## 01 · Imports  
Before you start, gather every library you're going to rely on throughout this notebook. Pull in core Python utilities for file handling and plotting, PyTorch and TorchVision for deep-learning components, Ray Train for distributed orchestration, Hugging Face Datasets for quick data access, and PyArrow plus Pandas for fast Parquet IO. Importing everything up-front keeps the rest of the tutorial clean and predictable.

In [None]:
# 01. Imports

# ————————————————————————
# Standard Library Utilities
# ————————————————————————
import os, io, tempfile, shutil  # file I/O and temp dirs
import json                      # reading/writing configs
import random, uuid              # randomness and unique IDs

# ————————————————————————
# Core Data & Storage Libraries
# ————————————————————————
import pandas as pd              # tabular data handling
import numpy as np               # numerical ops
import pyarrow as pa             # in-memory columnar format
import pyarrow.parquet as pq     # reading/writing Parquet files
from tqdm import tqdm            # progress bars

# ————————————————————————
# Image Handling & Visualization
# ————————————————————————
from PIL import Image
import matplotlib.pyplot as plt  # plotting loss curves, images

# ————————————————————————
# PyTorch + TorchVision Core
# ————————————————————————
import torch
import torch.nn as nn
import torch.optim as optim
from torch.utils.data import Dataset, DataLoader
from torchvision import transforms as T
from torchvision.models import resnet18
from torchvision.transforms import Compose, Resize, CenterCrop

# ————————————————————————
# Ray Train: Distributed Training Primitives
# ————————————————————————
import ray
import ray.train as train
from ray.train.torch import (
    prepare_model,
    prepare_data_loader,
    TorchTrainer,
)
from ray.train import (
    ScalingConfig,
    RunConfig,
    FailureConfig,
    CheckpointConfig,
    Checkpoint,
    get_checkpoint,
    get_context,
)

# ————————————————————————
# Dataset Access
# ————————————————————————
from datasets import load_dataset  # Hugging Face Datasets


### 02 · Load 10 % of Food-101  
Next, grab roughly 7,500 images, exactly 10% of Food-101—using a single call to `load_dataset`. This trimmed subset trains quickly while still being large enough to demonstrate Ray’s scaling behavior.

In [None]:
# 02. Load 10% of food101 (~7,500 images)
ds = load_dataset("food101", split="train[:10%]") 

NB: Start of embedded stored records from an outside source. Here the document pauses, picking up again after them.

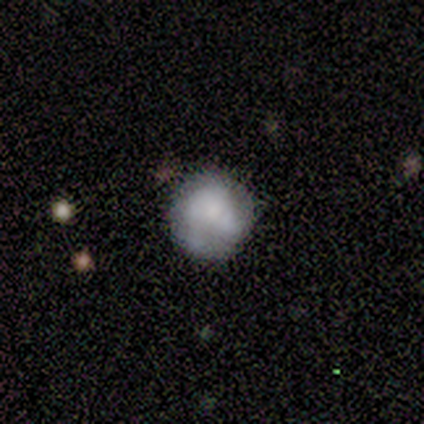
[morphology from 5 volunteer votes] This appears to be a smooth galaxy with no disk features (60%) that is round (67%). Merging: none (50%, tied with minor disturbance).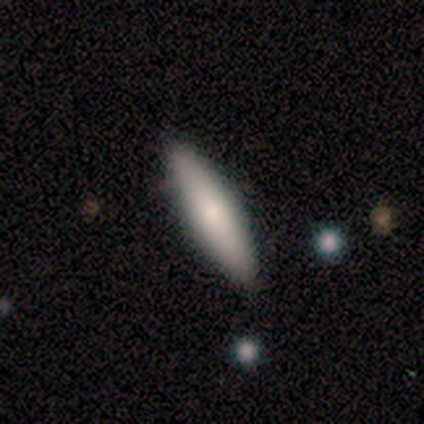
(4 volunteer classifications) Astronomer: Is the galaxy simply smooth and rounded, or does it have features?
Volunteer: smooth — 100%.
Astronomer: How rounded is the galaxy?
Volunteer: in between — 75%.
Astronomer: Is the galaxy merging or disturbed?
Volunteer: none — 75%.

### 03 · Resize and Encode Images  
Here you preprocess each image: resize to 256 pixels, center-crop to 224 pixels (the size expected by most ImageNet models), and then convert the result to raw Joint Photographic Experts Group (JPEG) bytes. By storing bytes instead of full Python Imaging Library (PIL) objects, you| keep the dataset compact and Parquet-friendly.

In [None]:
# 03. Resize + encode as JPEG bytes
transform = Compose([Resize(256), CenterCrop(224)])
records = []

for example in tqdm(ds, desc="Preprocessing images", unit="img"):
    try:
        img = transform(example["image"])
        buf = io.BytesIO()
        img.save(buf, format="JPEG")
        records.append({
            "image_bytes": buf.getvalue(),
            "label": example["label"]
        })
    except Exception as e:
        continue

### 04 · Visual Sanity Check  
Before committing to hours of training, take nine random samples and plot them with their class names. This quick inspection lets you properly align labels and confirm that images are correctly resized.

In [None]:
# 04. Visualize the dataset

label_names = ds.features["label"].names  # maps int → string

samples = random.sample(records, 9)

fig, axs = plt.subplots(3, 3, figsize=(8, 8))
fig.suptitle("Sample Resized Images from food101-lite", fontsize=16)

for ax, rec in zip(axs.flatten(), samples):
    img = Image.open(io.BytesIO(rec["image_bytes"]))
    label_name = label_names[rec["label"]]
    ax.imshow(img)
    ax.set_title(label_name)
    ax.axis("off")

plt.tight_layout()
plt.show()

### 05 · Persist to Parquet  
Now write the images and labels to a Parquet file. Because Parquet is columnar, you can read just the columns you need during training, which speeds up IO---especially when multiple workers are reading in parallel under Ray.

In [None]:
# 05. Write Dataset to Parquet

output_dir = "/mnt/cluster_storage/food101_lite/parquet_256"
os.makedirs(output_dir, exist_ok=True)

table = pa.Table.from_pydict({
    "image_bytes": [r["image_bytes"] for r in records],
    "label": [r["label"] for r in records]
})
pq.write_table(table, os.path.join(output_dir, "shard_0.parquet"))

print(f"Wrote {len(records)} records to {output_dir}")